WHAT YOU NEED TO DO:
**A)** In the passage on Hildebrandt's thesis about law and the printed book, what figure did interpretive practice require in order to institutionalize itself?
**B)** Extend the passage on Hildebrandt's thesis about modern law and the printed book, picking up right after its final sentence.

We arrive at the heart of the book: a strong thesis about where the protective character of modern law comes from. Hildebrandt puts it like this: modern positive law — the law of legislatures, courts, and constitutional democracy — is an affordance of bookspace.

The formulation is deliberately material. She does not say “inspired by” the book. She says affordance: something the printing press made possible, and that without the printing press would not exist as we know it. It is a strong thesis, and worth examining carefully. Hildebrandt rests it on three interconnected features of printed text.

First feature: stability plus ambiguity. A printed text is fixed. It survives its author; later generations can read it. But the fixing of the text does not resolve its meaning: natural language is structurally ambiguous, and no formulation is self-applying. If the point is not immediately obvious, consider Hart’s classic case. A statute says “no vehicle in the park.” Does that include a bicycle? A toy tricycle? An ambulance entering to handle an emergency? The text is fixed. The scope is not. And it cannot be.

Second feature: the practice it generates. The combination of stability and ambiguity forces a specific practice: the iterant interpretation of the same text by successive readers. Gloss on gloss. Case law on case law. It is worth resisting the temptation to see this as an accidental by-product — it is, in fact, what makes the printed law work as protection and not just as command. Without the practice, the text would be instruction; with it, it is law.

Third feature: the institutional architecture. The interpretive practice required, in order to institutionalise itself, a specific figure — an independent judiciary. The key question is why independent. The alternative clarifies. If those interpreting the rule are the same sovereign who issued it, there is no interpretation against the sovereign. And without interpretation against the sovereign, there is no protection from the sovereign. Over centuries, the judiciary distanced itself from the author of the norm, until it acquired the legitimacy to do exactly what it had once been forbidden to do: interpret the law against the one who had issued it.

Dataset items

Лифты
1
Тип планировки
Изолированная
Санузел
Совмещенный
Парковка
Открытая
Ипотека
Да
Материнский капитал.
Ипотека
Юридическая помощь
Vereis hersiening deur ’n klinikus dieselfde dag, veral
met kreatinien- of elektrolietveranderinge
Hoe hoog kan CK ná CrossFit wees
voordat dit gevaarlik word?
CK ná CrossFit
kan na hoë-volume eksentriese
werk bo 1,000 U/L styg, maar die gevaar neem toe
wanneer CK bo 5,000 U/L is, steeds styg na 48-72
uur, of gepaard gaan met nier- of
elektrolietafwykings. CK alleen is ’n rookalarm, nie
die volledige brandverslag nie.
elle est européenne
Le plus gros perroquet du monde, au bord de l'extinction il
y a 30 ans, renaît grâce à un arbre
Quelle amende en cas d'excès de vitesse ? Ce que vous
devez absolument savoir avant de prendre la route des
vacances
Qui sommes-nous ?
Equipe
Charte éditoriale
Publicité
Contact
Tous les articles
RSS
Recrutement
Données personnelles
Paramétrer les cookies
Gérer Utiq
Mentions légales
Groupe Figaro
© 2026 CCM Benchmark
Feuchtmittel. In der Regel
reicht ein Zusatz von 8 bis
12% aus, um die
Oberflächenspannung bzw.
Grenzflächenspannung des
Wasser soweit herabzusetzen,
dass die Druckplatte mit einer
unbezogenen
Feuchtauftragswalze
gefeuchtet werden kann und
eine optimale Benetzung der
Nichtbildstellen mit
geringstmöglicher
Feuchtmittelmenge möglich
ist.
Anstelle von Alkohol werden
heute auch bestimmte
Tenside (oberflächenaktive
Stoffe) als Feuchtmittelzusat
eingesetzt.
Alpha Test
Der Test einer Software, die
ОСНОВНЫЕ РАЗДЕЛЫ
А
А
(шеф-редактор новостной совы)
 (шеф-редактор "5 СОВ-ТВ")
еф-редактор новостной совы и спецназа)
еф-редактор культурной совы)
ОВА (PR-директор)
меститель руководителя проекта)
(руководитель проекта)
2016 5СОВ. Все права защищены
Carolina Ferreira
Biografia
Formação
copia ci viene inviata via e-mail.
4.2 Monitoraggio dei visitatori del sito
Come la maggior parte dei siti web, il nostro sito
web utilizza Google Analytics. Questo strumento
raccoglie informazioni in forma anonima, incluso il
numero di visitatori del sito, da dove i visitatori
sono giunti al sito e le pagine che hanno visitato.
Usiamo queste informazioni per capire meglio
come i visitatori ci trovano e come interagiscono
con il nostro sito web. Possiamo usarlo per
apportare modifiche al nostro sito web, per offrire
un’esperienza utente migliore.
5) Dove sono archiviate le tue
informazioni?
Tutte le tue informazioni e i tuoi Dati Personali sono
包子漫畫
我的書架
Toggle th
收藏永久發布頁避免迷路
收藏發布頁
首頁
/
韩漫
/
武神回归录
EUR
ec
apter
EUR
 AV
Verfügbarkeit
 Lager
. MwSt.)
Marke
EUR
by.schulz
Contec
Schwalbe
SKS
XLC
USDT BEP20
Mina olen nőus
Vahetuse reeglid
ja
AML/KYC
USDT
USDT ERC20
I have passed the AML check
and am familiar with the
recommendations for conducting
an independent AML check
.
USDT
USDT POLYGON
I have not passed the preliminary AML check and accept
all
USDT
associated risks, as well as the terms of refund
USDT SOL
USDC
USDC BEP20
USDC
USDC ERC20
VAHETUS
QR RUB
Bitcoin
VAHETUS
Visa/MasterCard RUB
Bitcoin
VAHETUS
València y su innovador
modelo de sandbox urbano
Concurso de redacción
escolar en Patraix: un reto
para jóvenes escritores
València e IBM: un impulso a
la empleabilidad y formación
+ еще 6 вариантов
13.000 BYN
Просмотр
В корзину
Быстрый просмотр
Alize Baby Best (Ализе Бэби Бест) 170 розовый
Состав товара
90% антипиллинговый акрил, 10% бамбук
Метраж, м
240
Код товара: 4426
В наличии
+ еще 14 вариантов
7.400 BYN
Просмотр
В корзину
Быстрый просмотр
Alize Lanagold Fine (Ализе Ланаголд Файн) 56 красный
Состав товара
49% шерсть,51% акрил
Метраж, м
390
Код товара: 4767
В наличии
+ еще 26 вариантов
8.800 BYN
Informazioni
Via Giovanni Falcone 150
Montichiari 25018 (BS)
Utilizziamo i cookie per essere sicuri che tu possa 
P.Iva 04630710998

RESPONSES:
**A)** An independent judiciary.

**B)**
Before moving on, try to articulate the thesis in your own words. Why, according to Hildebrandt, can the protective character of modern law not be separated from the technology that supports it? If the answer that comes to you sounds like “because the printing press made things easier”, it is worth re-reading the third feature with the question in mind. The thesis is stronger than that. The printing press did not facilitate protection — it made it possible. And that means a change of infrastructure can undo it.

The protective character of modern law, on this account, is not separable from any of these conditions. It comes from the fact that the rule is fixed in text and yet not closed in meaning; from the fact that the meaning can be contested; from the fact that the contestation is heard by an institution structurally distinct from the rule’s author. None of these features is automatic. Each is the achievement of a specific historical-technical infrastructure.

What happens when the ICI changes is the question the rest of the book is occupied with. Hildebrandt is careful not to argue that the move into computational systems is inherently destructive of legal protection. The argument is harder than that. Computational systems can be made to support legal protection, on two conditions: that the people building them understand what legal protection is, and that the protections of law are explicitly embedded in their architecture — not as an ethical afterthought, not as a compliance overlay, but as part of the design. The book is, on this reading, a long argument that the design choices are non-trivial and that getting them wrong looks indistinguishable, from the outside, from getting them right.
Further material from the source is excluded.